=== THE TASK ===
Restate the entries below exactly. Images are not part of the copy.

=== ENTRIES PROVIDED ===
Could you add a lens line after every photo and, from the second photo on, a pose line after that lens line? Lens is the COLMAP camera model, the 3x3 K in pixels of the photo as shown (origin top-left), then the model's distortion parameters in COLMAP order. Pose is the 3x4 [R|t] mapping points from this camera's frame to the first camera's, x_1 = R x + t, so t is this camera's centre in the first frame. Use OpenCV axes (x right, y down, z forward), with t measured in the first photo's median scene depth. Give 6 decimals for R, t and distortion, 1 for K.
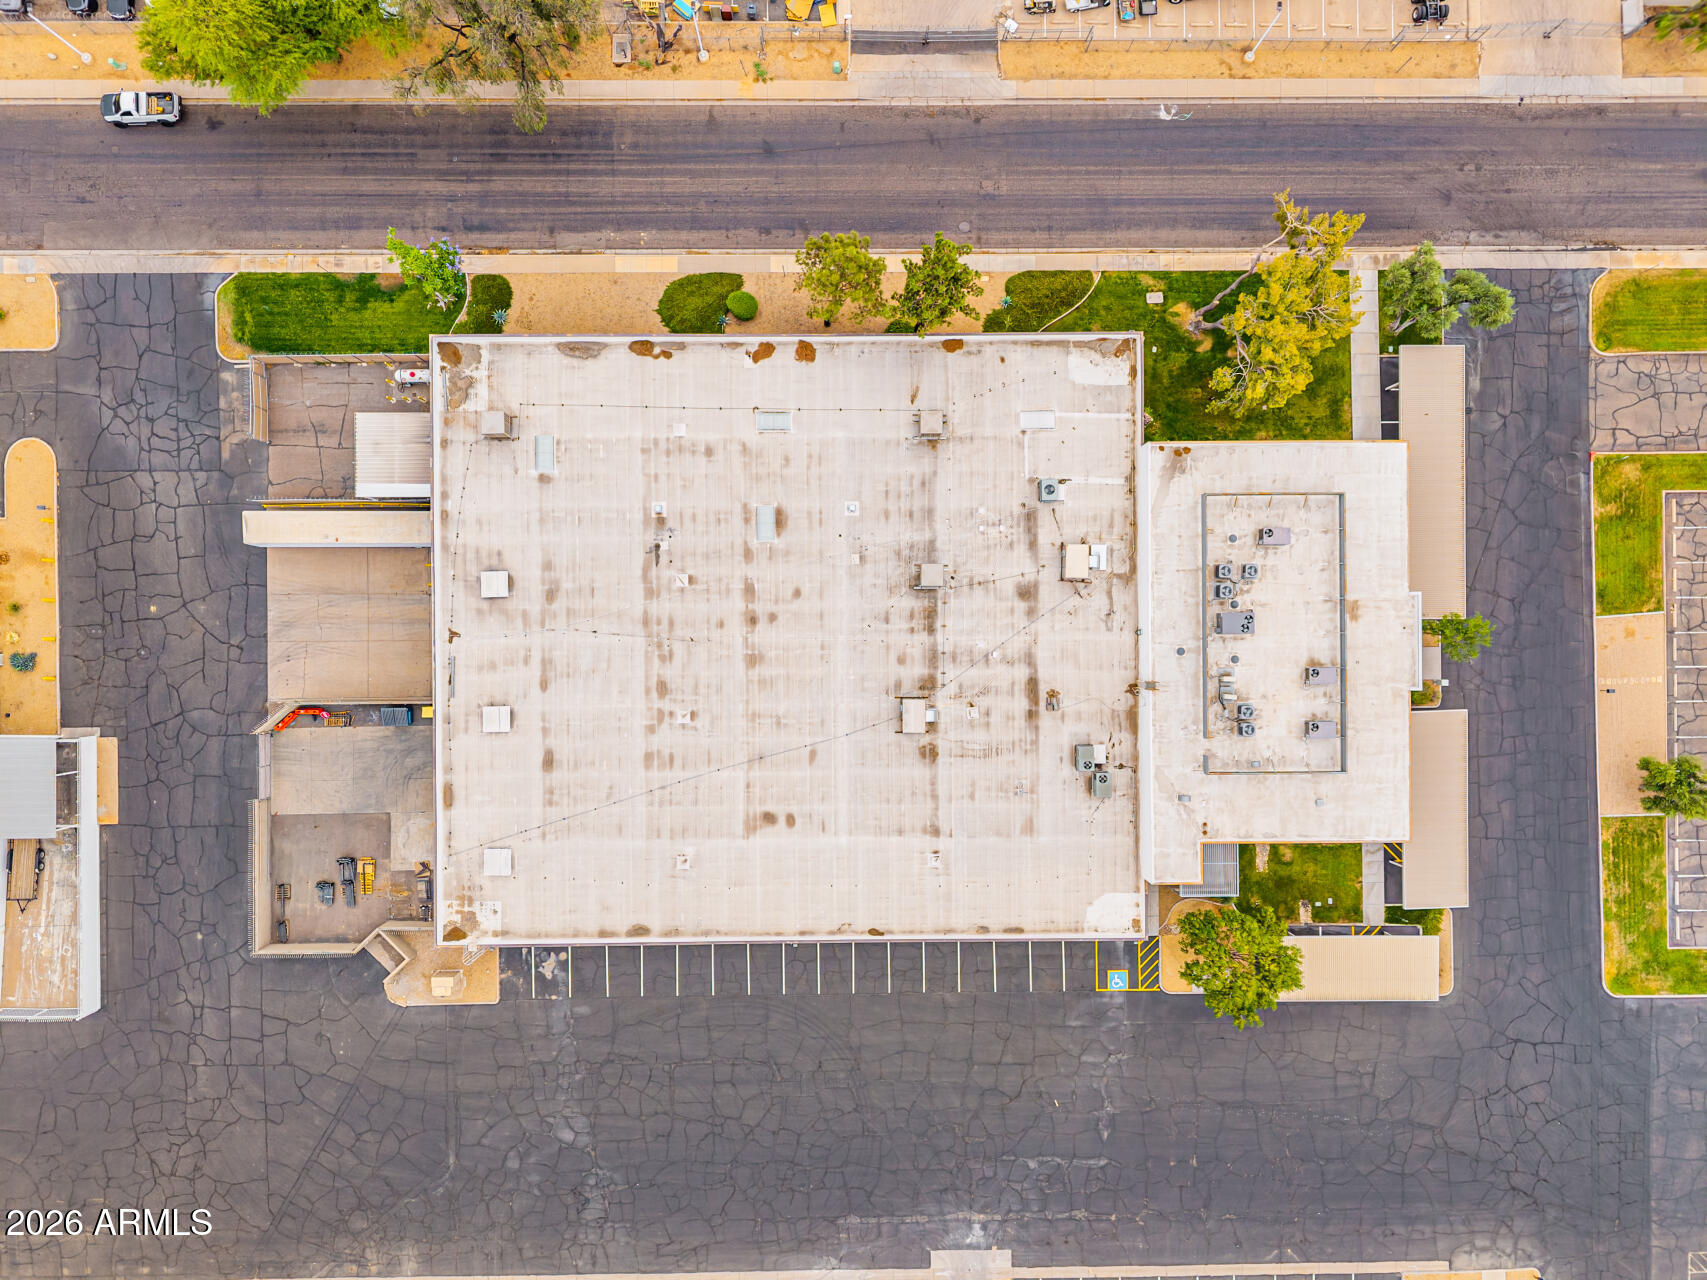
lens RADIAL K [[1149.7, 0, 849.1], [0, 1149.7, 644.3], [0, 0, 1]] dist [0.002366, -0.006844]
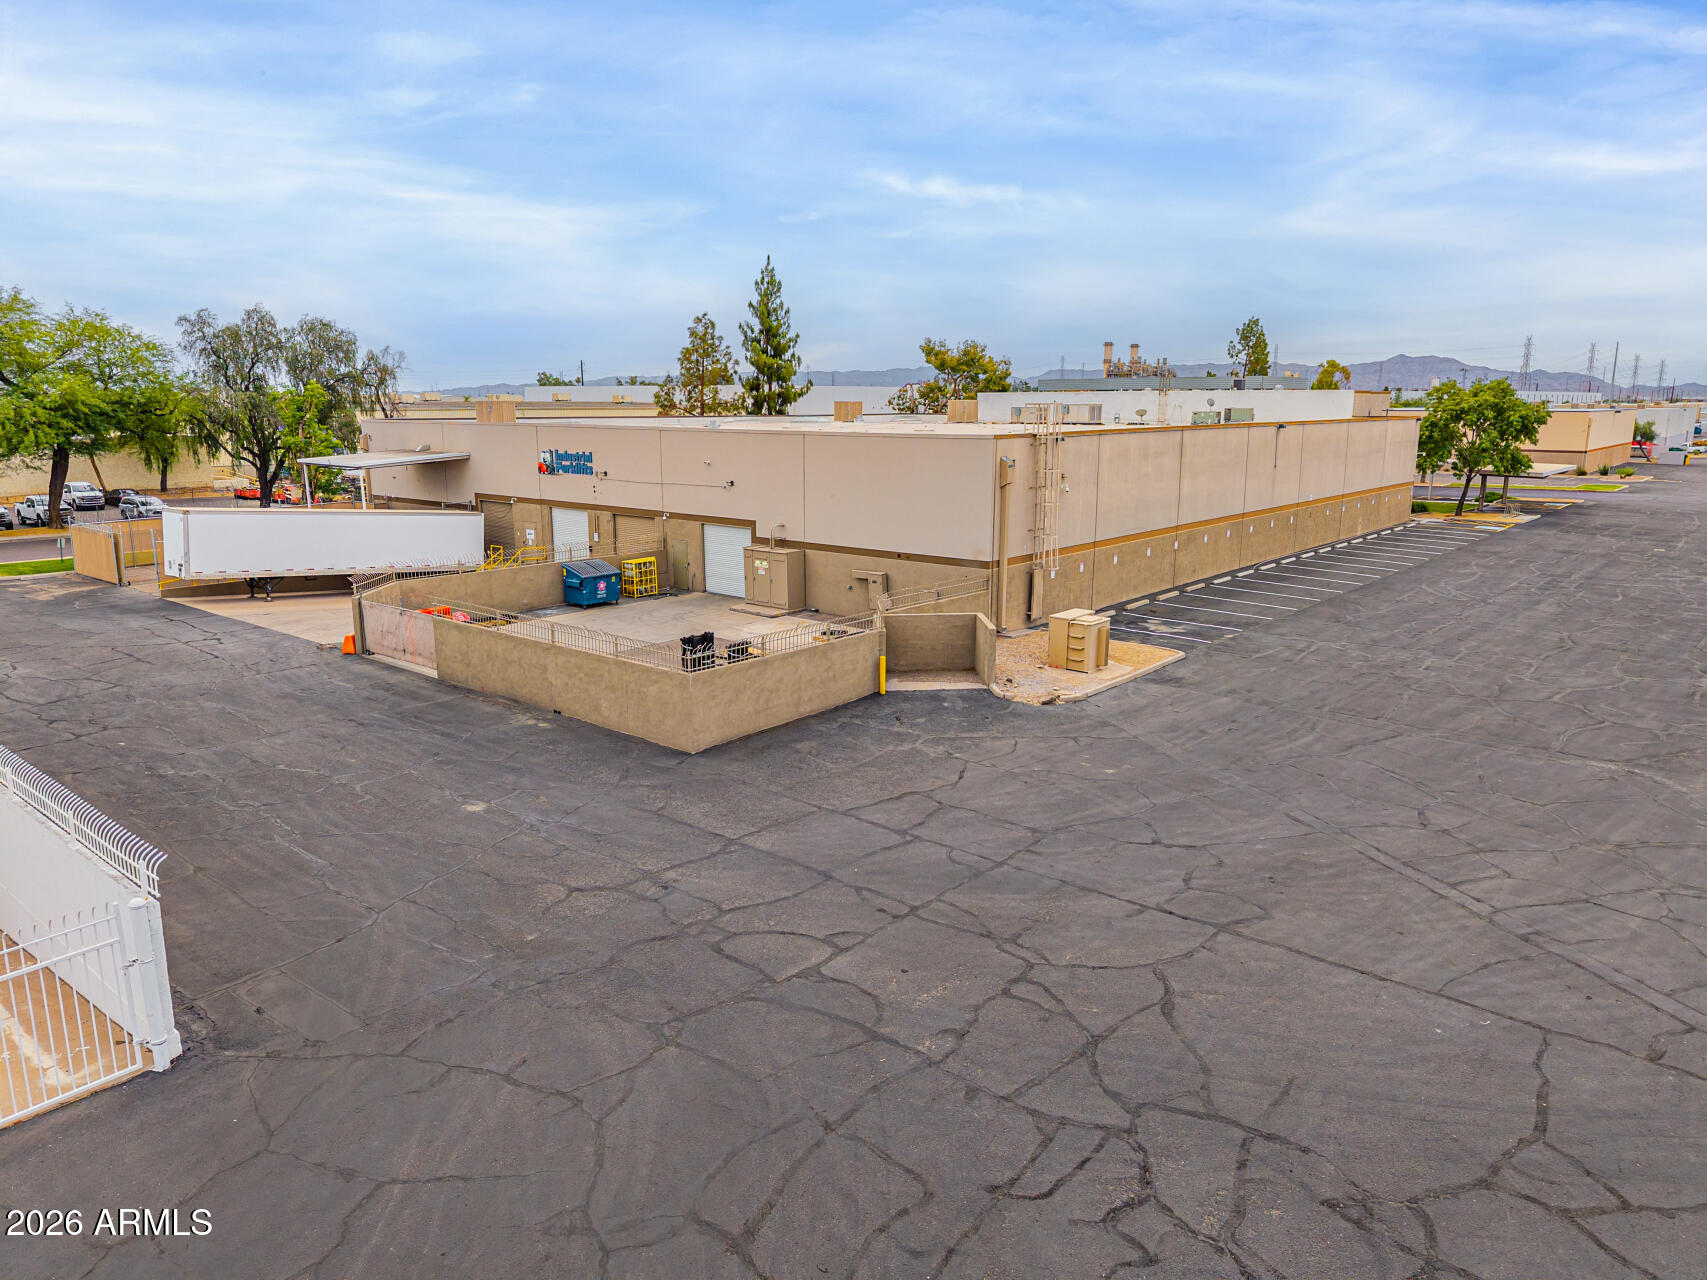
lens RADIAL K [[1140.2, 0, 855.0], [0, 1140.2, 648.8], [0, 0, 1]] dist [0.048849, -0.057802]
pose [[0.653411, -0.172980, 0.736975, -0.705020], [0.756970, 0.140096, -0.638256, 0.494889], [0.007159, 0.974911, 0.222481, 0.907665]]
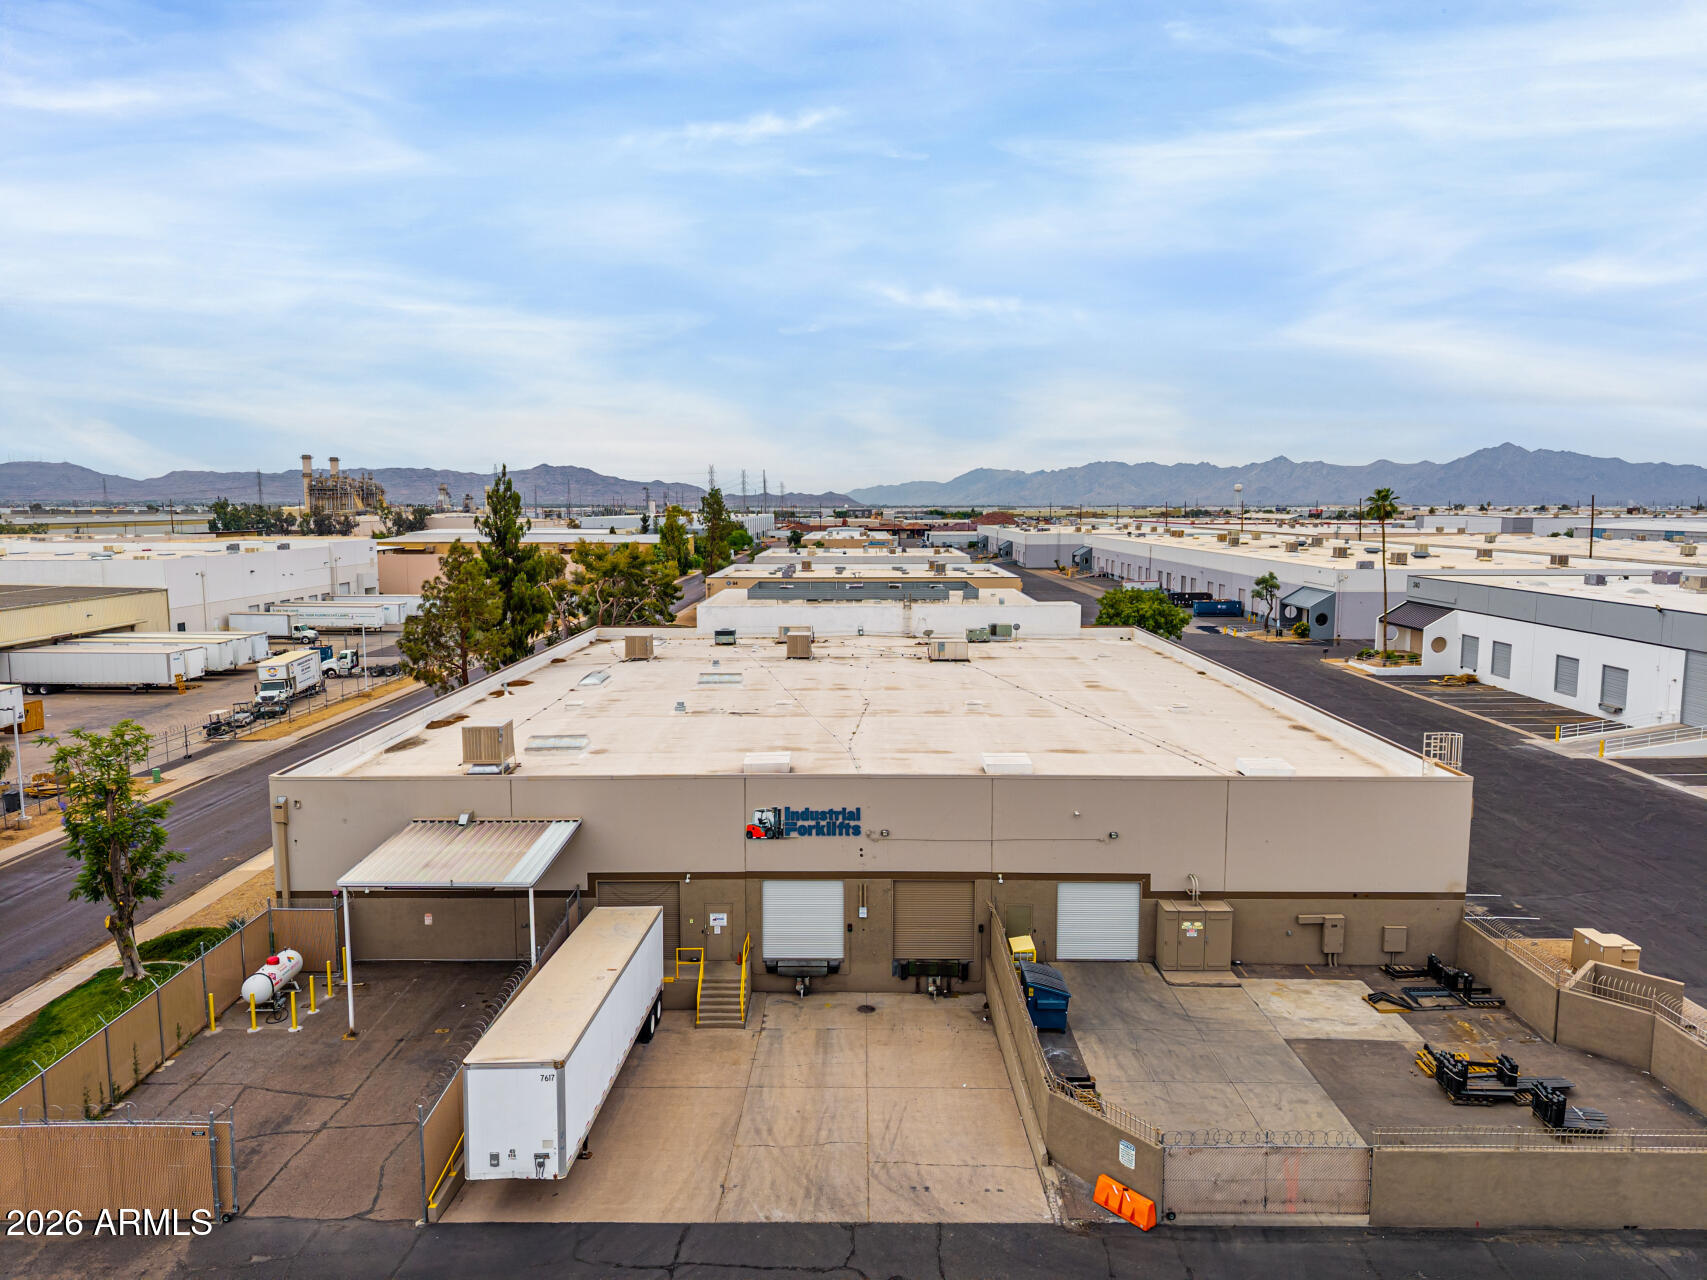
lens RADIAL K [[1138.8, 0, 852.4], [0, 1138.8, 635.2], [0, 0, 1]] dist [0.044011, -0.048326]
pose [[0.016452, -0.128037, 0.991633, -0.796850], [0.999862, -0.000013, -0.016590, -0.001383], [0.002137, 0.991769, 0.128019, 0.807289]]
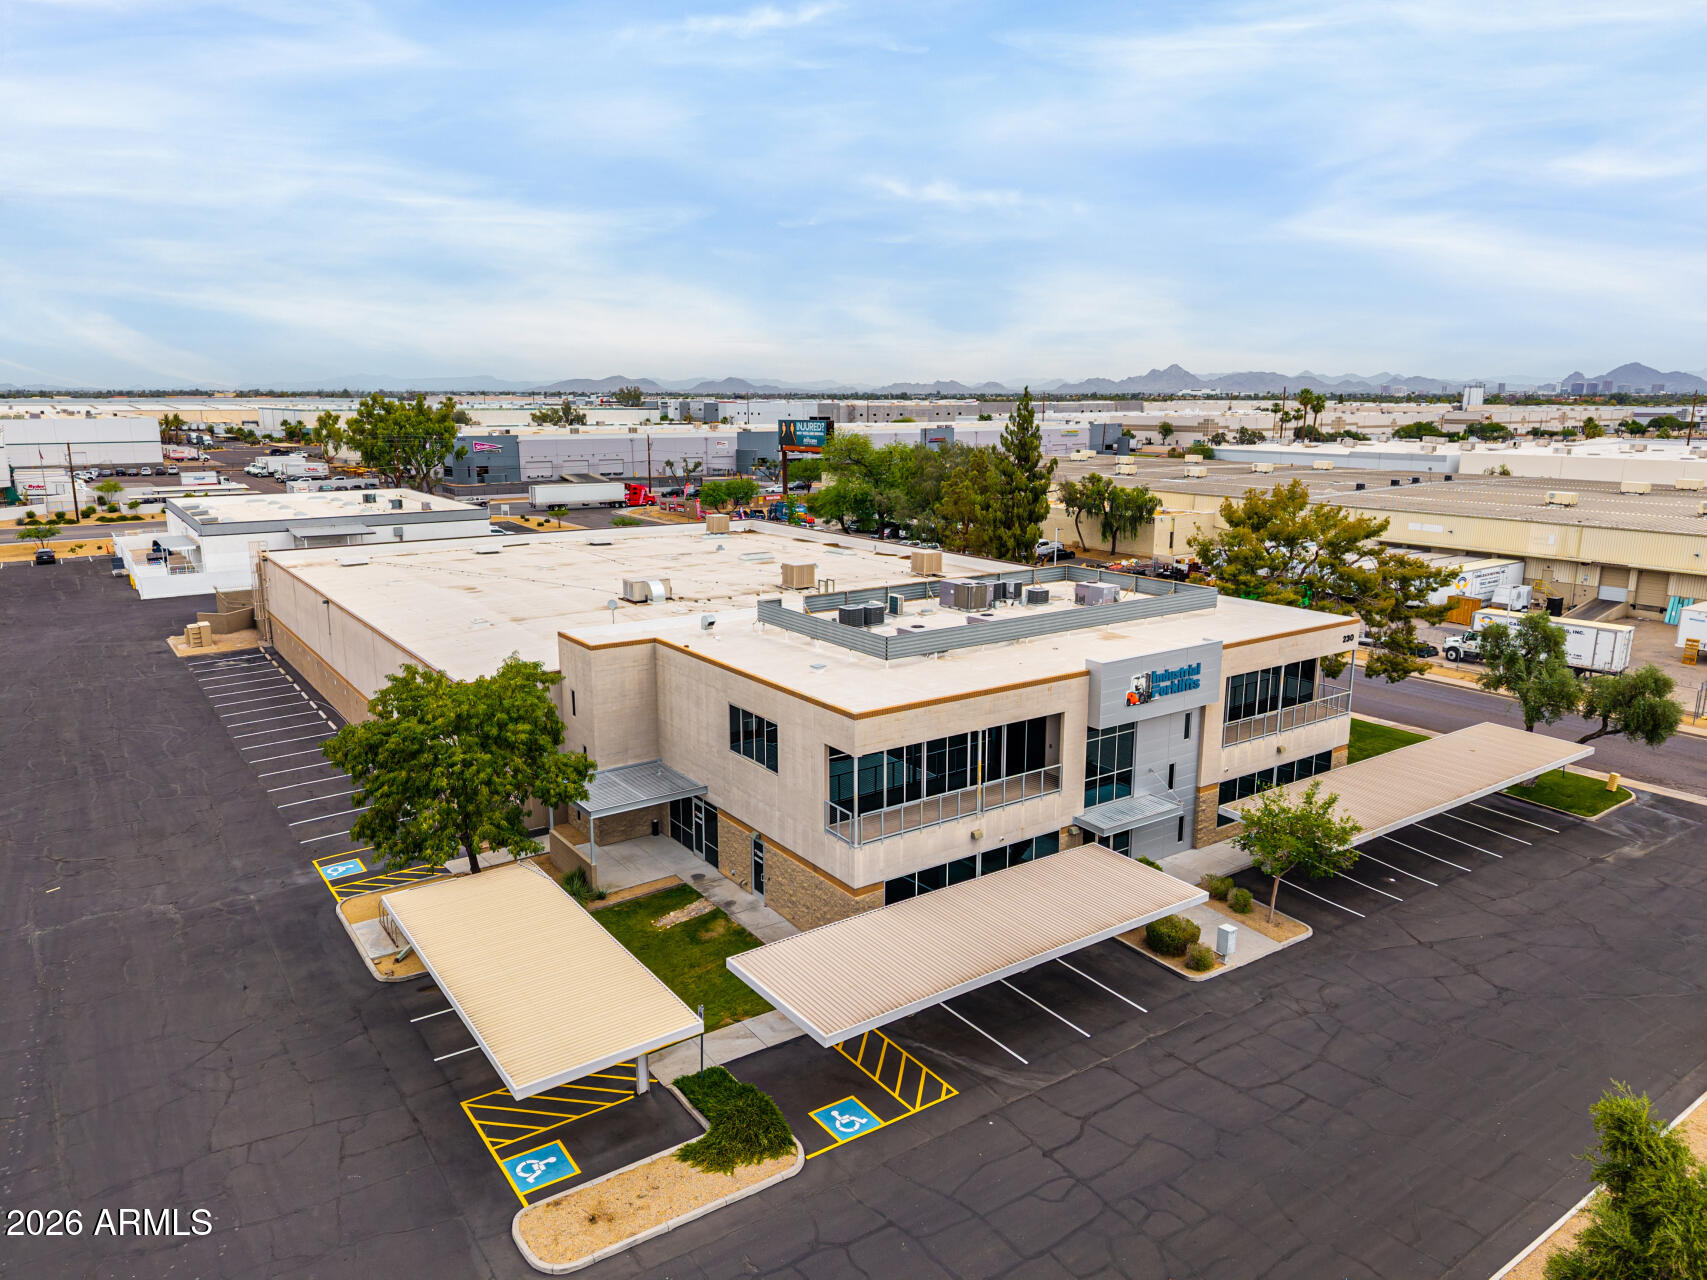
lens RADIAL K [[1132.1, 0, 856.8], [0, 1132.1, 633.6], [0, 0, 1]] dist [0.087377, -0.123538]
pose [[-0.568158, -0.179524, 0.803099, -0.657500], [0.822905, -0.118155, 0.555757, -0.415718], [-0.004881, 0.976632, 0.214862, 0.817674]]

=== ANSWER AREA ===
Could you add a lens line after every photo and, from the second photo on, a pose line after that lens line? Lens is the COLMAP camera model, the 3x3 K in pixels of the photo as shown (origin top-left), then the model's distortion parameters in COLMAP order. Pose is the 3x4 [R|t] mapping points from this camera's frame to the first camera's, x_1 = R x + t, so t is this camera's centre in the first frame. Use OpenCV axes (x right, y down, z forward), with t measured in the first photo's median scene depth. Give 6 decimals for R, t and distortion, 1 for K.
lens RADIAL K [[1149.7, 0, 849.1], [0, 1149.7, 644.3], [0, 0, 1]] dist [0.002366, -0.006844]
lens RADIAL K [[1140.2, 0, 855.0], [0, 1140.2, 648.8], [0, 0, 1]] dist [0.048849, -0.057802]
pose [[0.653411, -0.172980, 0.736975, -0.705020], [0.756970, 0.140096, -0.638256, 0.494889], [0.007159, 0.974911, 0.222481, 0.907665]]
lens RADIAL K [[1138.8, 0, 852.4], [0, 1138.8, 635.2], [0, 0, 1]] dist [0.044011, -0.048326]
pose [[0.016452, -0.128037, 0.991633, -0.796850], [0.999862, -0.000013, -0.016590, -0.001383], [0.002137, 0.991769, 0.128019, 0.807289]]
lens RADIAL K [[1132.1, 0, 856.8], [0, 1132.1, 633.6], [0, 0, 1]] dist [0.087377, -0.123538]
pose [[-0.568158, -0.179524, 0.803099, -0.657500], [0.822905, -0.118155, 0.555757, -0.415718], [-0.004881, 0.976632, 0.214862, 0.817674]]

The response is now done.